## Work instructions
Repeat the listing below exactly from the line with "floor lamp: present" through its last line. Skip every picture.

## Records to use
▬▬▬▬▬▬▬▬▬▬
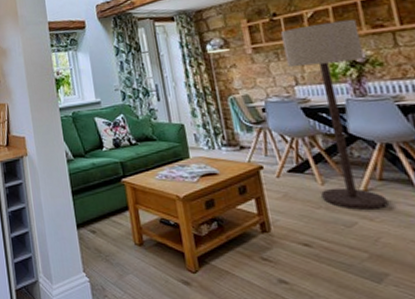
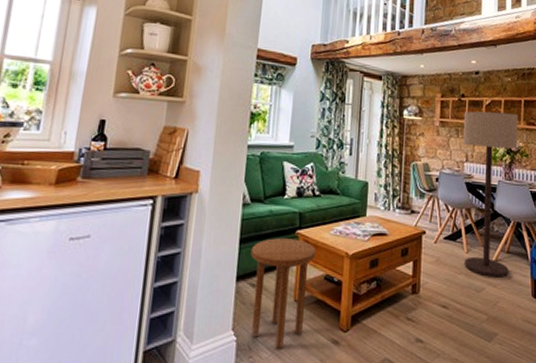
side table: none [83,187,151,289] -> present [250,238,316,349]

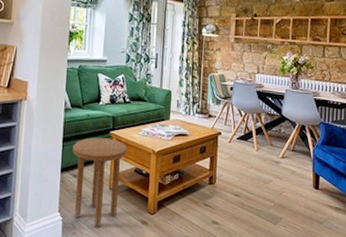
floor lamp: present [462,111,519,278] -> none [254,29,305,172]

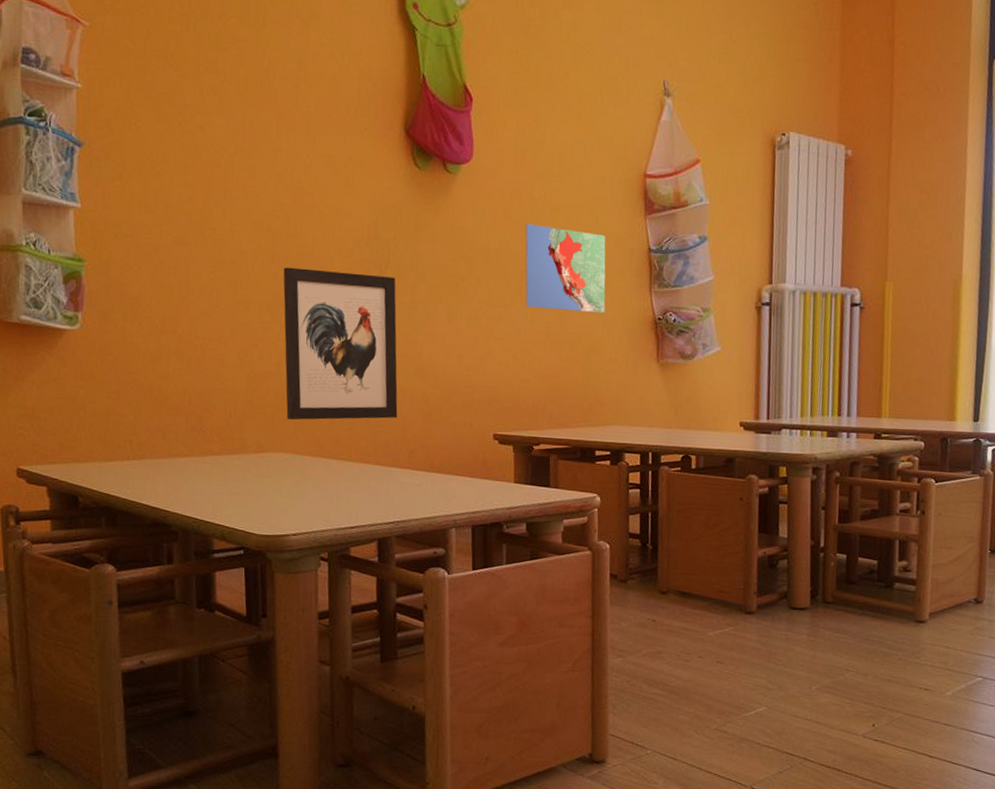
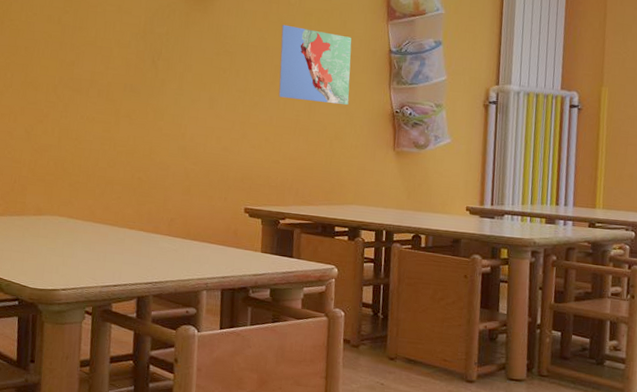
wall art: present [283,267,398,420] -> none [63,55,166,190]

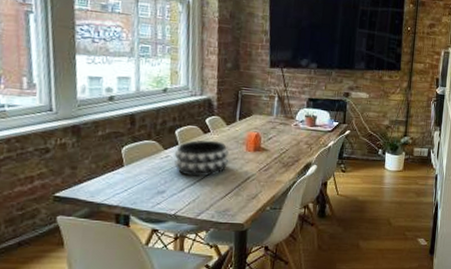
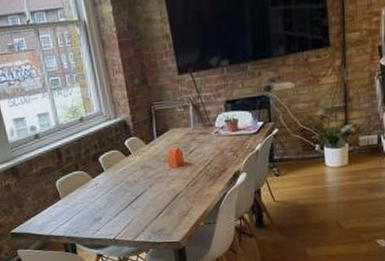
decorative bowl: present [174,140,229,177] -> none [102,162,155,201]

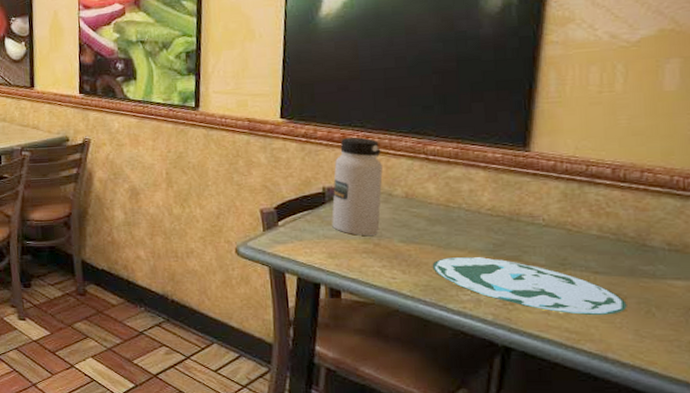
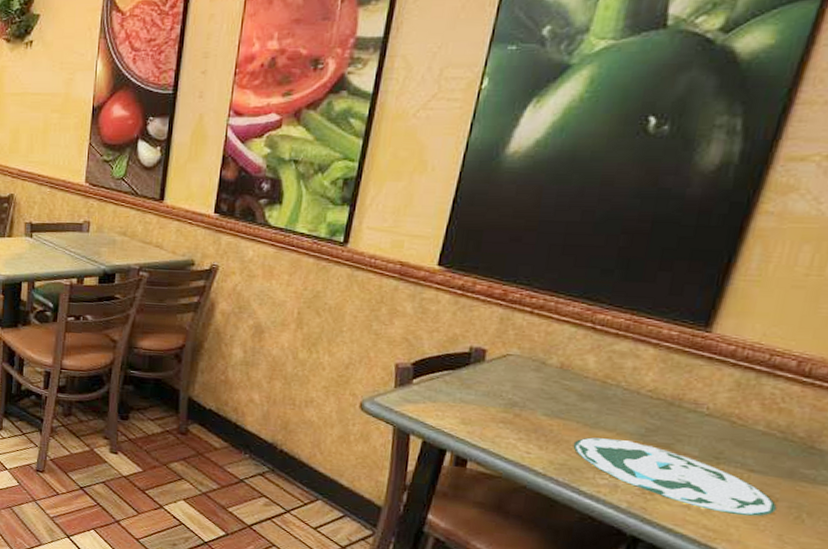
water bottle: present [332,137,383,236] -> none [472,294,544,405]

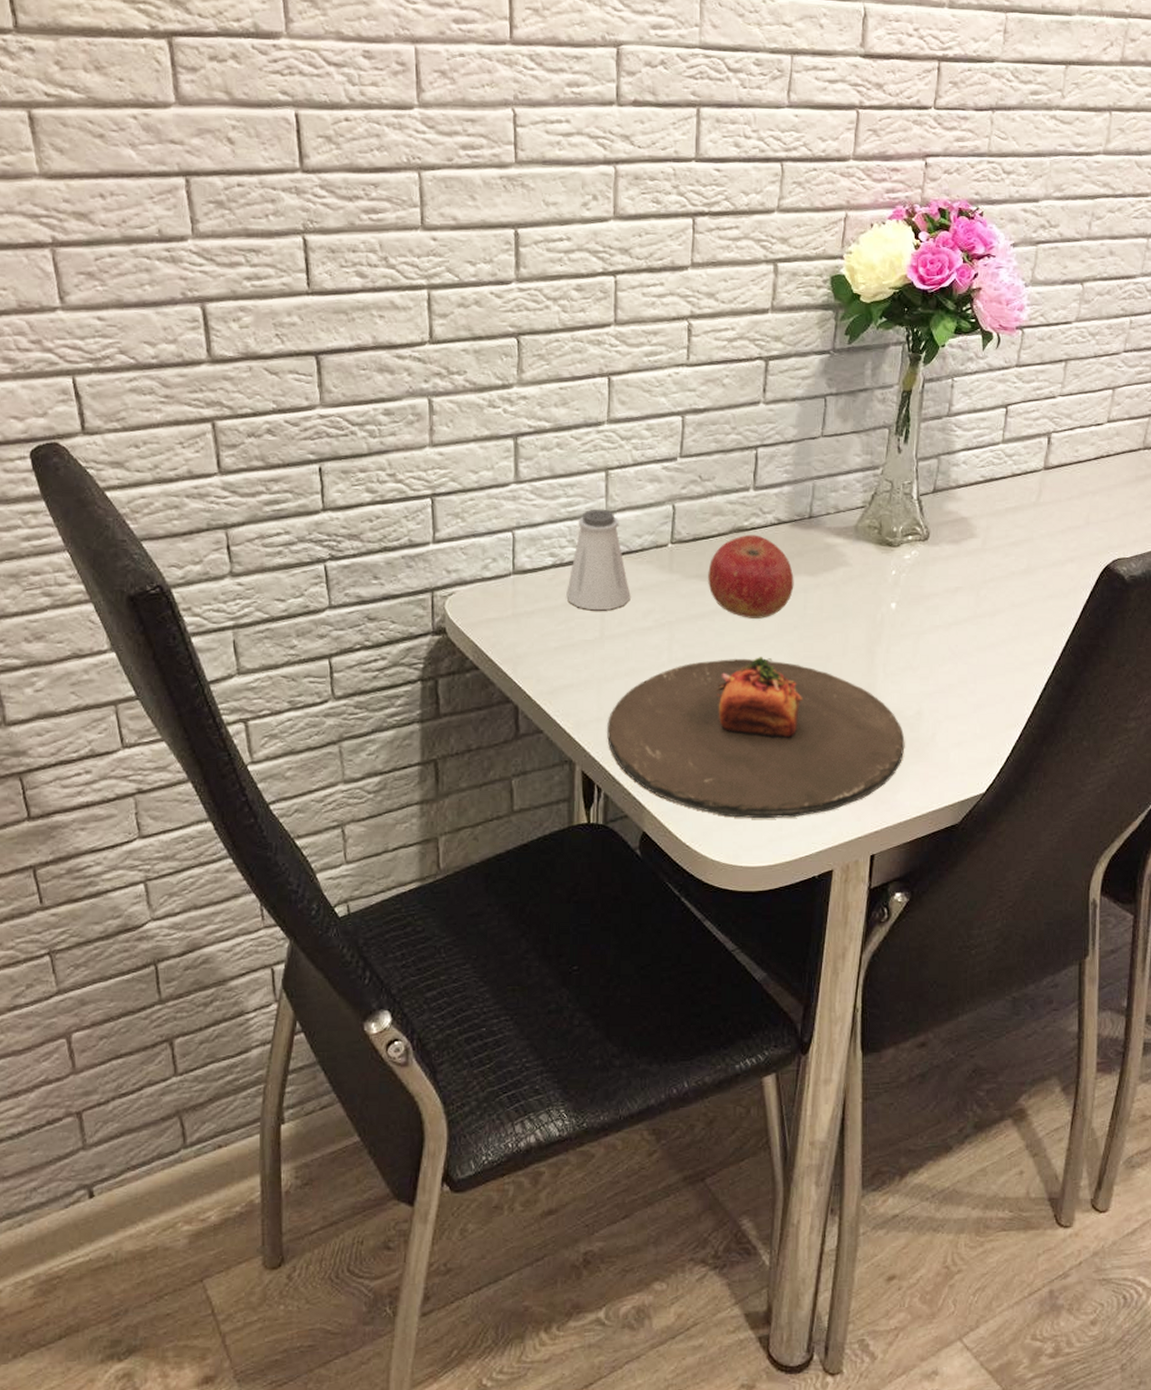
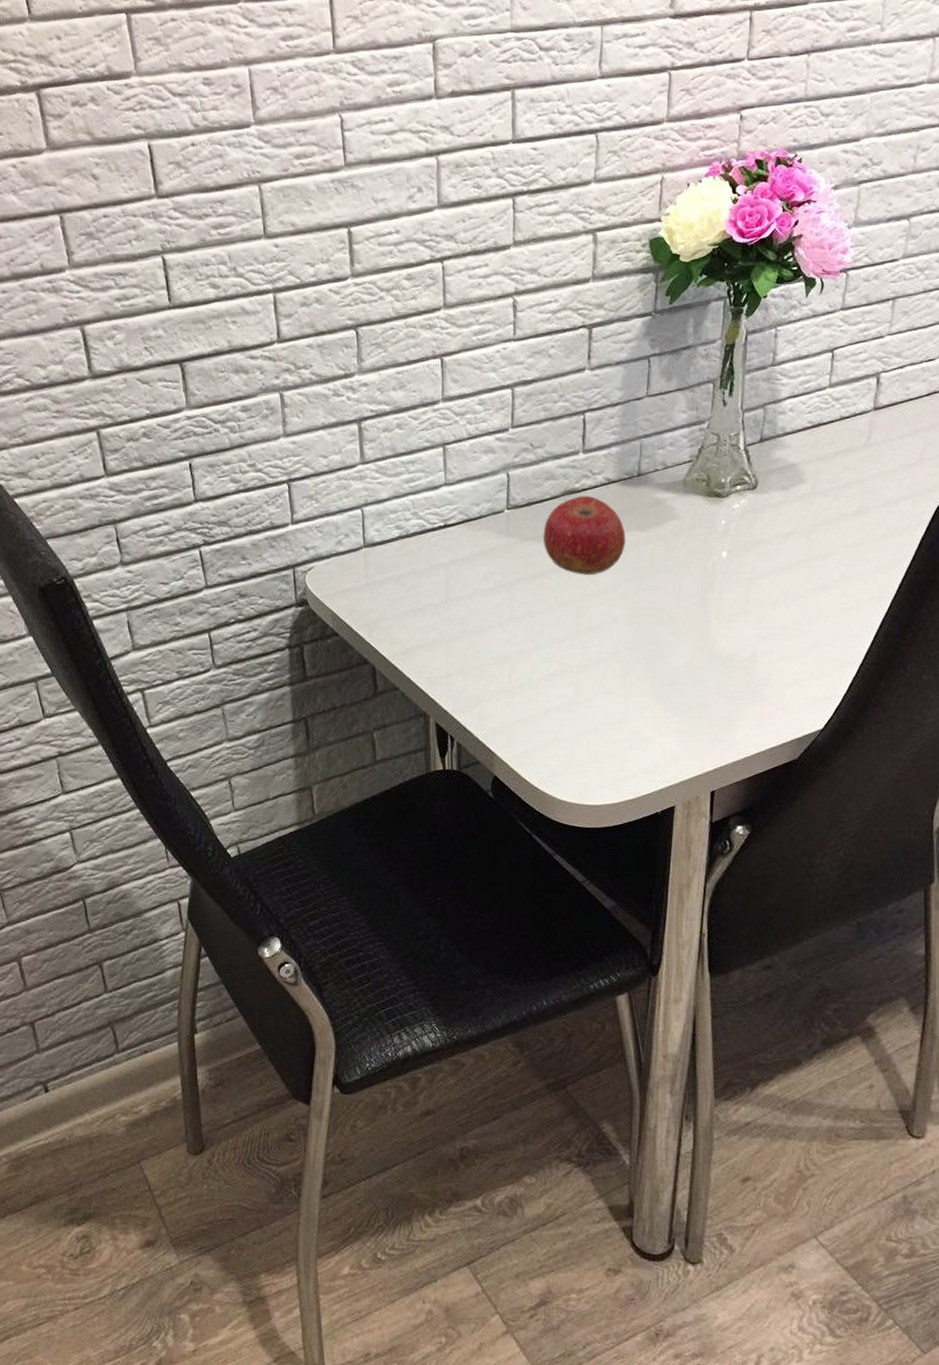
saltshaker: present [566,509,631,611] -> none [413,482,472,576]
plate: present [607,657,905,819] -> none [457,610,741,761]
▬▬▬▬▬▬▬▬▬▬
## Result
floor lamp: present [462,111,519,278] -> none [254,29,305,172]

wall art: present [283,267,398,420] -> none [63,55,166,190]

decorative bowl: present [174,140,229,177] -> none [102,162,155,201]

water bottle: present [332,137,383,236] -> none [472,294,544,405]

saltshaker: present [566,509,631,611] -> none [413,482,472,576]
plate: present [607,657,905,819] -> none [457,610,741,761]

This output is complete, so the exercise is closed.